### Actions to take
1: Could you retype the Hawaii housing op-ed word for word, from "That may be" to "kinds of development."?
2: Can you continue the op-ed on Hawaii's housing shortage, starting after its final sentence?

By Keli’i Akina
When you’re a hammer, the saying goes, everything looks like a nail. And when you’re a fan of big government, regulation is the go-to solution to every problem.
That may be why so many of our policymakers try to address Hawaii’s housing crisis via big-government solutions — like taxes on empty homes, government-funded housing projects and regulations to limit or mandate certain kinds of development.
Extensive research, however, shows that big government is the reason for Hawaii’s housing shortage to begin with. So can we please try something else?
The reality is that if we want to turn things around, we shouldn’t be trying to import policies from areas with high housing costs, like San Francisco, or countries that have vastly different social and government structures, like Singapore. Instead, we should be looking at places that have managed to keep housing affordable, like Tokyo, where housing prices have been relatively flat for two decades.

### Exercise data
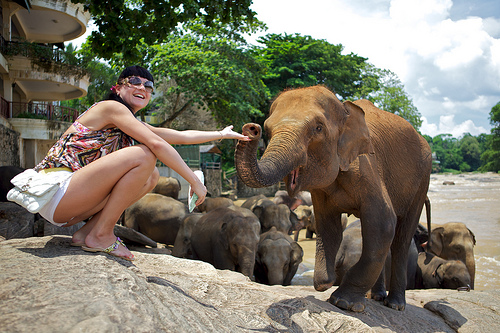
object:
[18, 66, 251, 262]
woman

### Task answers
1:
That may be why so many of our policymakers try to address Hawaii’s housing crisis via big-government solutions — like taxes on empty homes, government-funded housing projects and regulations to limit or mandate certain kinds of development.

2:
On my latest “Hawaii Together” program on the ThinkTech Hawaii network, I discussed the “Tokyo model” for housing and what it could mean for Hawaii with Edward Pinto, head of the American Enterprise Institute Housing Center. Pinto has spent decades studying housing and development, and he easily pinpointed the origin of Hawaii’s high housing prices.
According to Pinto, Hawaii, had robust housing construction up until about 1972 or 1973, but then it collapsed and it has never recovered.
Reasons for that, he said, include the state Land Use Commission, established in 1961, and Hawaii Environmental Policy Act of 1974, both of which are heavily involved in land-use management.
“It all comes down to land use and making things illegal,” said Pinto. “Basically, … reasonable density — we call it light-touch density — has been made illegal [in Hawaii]. Having two units on a lot is illegal. And all of these things just drive up the land cost.”
As a result, Pinto said, Hawaii has one of the most expensive housing markets in the world, just behind San Francisco and just ahead of London.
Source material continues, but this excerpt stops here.